I indeed had query optimisations off (it was required for an old driver), but I can turn it back on now. I now see 3 queries with a slightly different envelope. It is better than without optimisation, but there are still 3 queries.

I’ll experiment with building a single metric set. I am a bit confused about how it can work but I’ll give it a try.

Thanks!

I looked a bit more into the metric set.

Basically my data is (x, y, z, count, as well 3 hierarchies for each pair combination) and my visualisations are all bubble graphs: (x, y with count as bulle size), (x, z with count as bubble size) and (y, z with count as bubble size). I have one hierarchy per pair (x,y), (y,z) and (z,x) to actually do the aggregation.
Based on that, I cannot get my head around building one metric set that could power all visualisations: the combination left axis/bottom axis is different for all 3 visualisations, so I’m not talking about hiding or not columns.

If the visualizations require different aggregations across different hierarchies, then it may not be possible to implement them as a single metric set. This also means that querying the raw data once and then having Dundas BI process it to fit 3 different metric sets in memory would certainly be even slower than sending three different queries to the database and having it perform that processing with the benefit of indexes and other infrastructure that databases have to speed these operations up which are not available on the Dundas BI side.

Have you tried using the Dundas BI data warehouse? It seems to me that you very likely could set up the cube to pre-aggregate the data to a certain extent to match the combinations of the three hierarchies you are using, and then warehouse that result so that Dundas BI can access it using queries to the warehouse database that are far less expensive.

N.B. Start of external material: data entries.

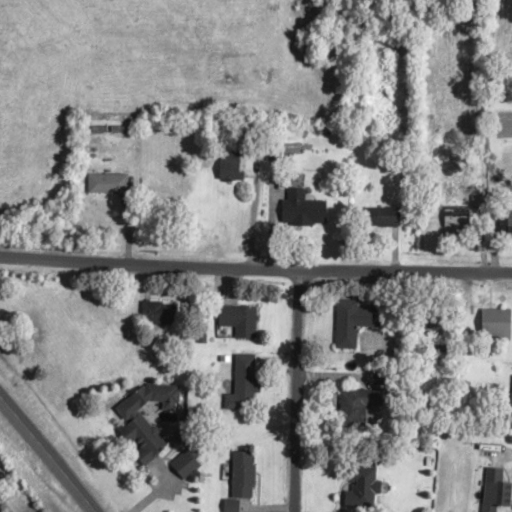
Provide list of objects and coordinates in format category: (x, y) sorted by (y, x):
building: (232, 169)
building: (108, 187)
building: (306, 211)
building: (384, 219)
building: (459, 220)
building: (510, 231)
road: (255, 271)
building: (160, 316)
building: (428, 321)
building: (240, 323)
building: (354, 324)
building: (497, 329)
building: (245, 392)
road: (295, 393)
building: (358, 408)
building: (146, 441)
road: (45, 455)
building: (188, 464)
building: (242, 481)
building: (364, 489)
building: (497, 491)
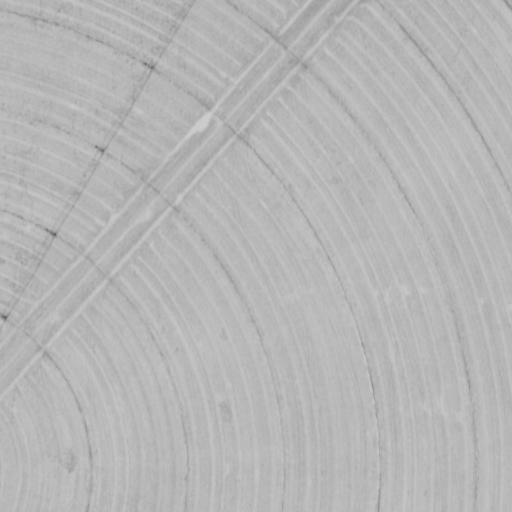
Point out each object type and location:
crop: (255, 256)
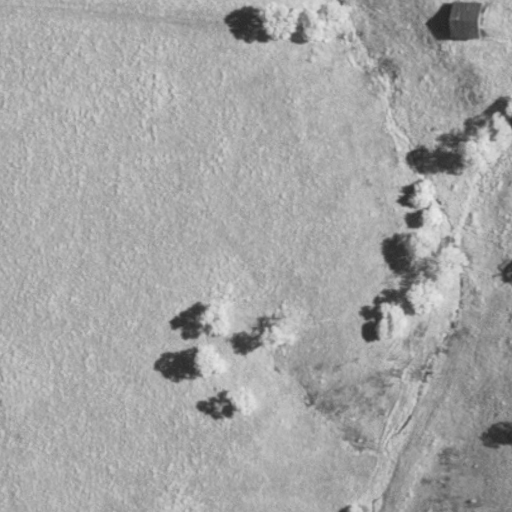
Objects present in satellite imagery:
road: (507, 17)
building: (467, 19)
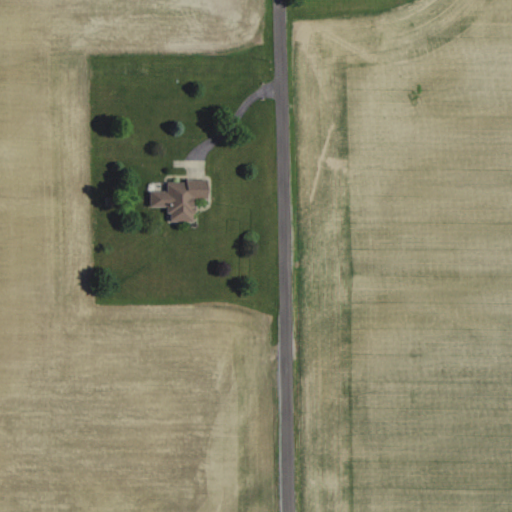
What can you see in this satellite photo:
road: (235, 117)
building: (177, 198)
road: (281, 255)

The query processes tens of millions of rows to then output only about 10k rows, which can serve all 3 visualisations. Having 3 queries would process 3 times tens of millions rows to output 3 times 3.3k rows. It would be nicer for Dundas, but taking the DB resources into account, the global time would be much shorter if only one query could be sent.

Warehousing is unfortunately not possible with parameterised cubes (7 parameters) - and if I were to warehouse all possible combinations, there would not be much gain in warehousing.

I thus understand from your answers that I cannot do what I want. Thanks for the help!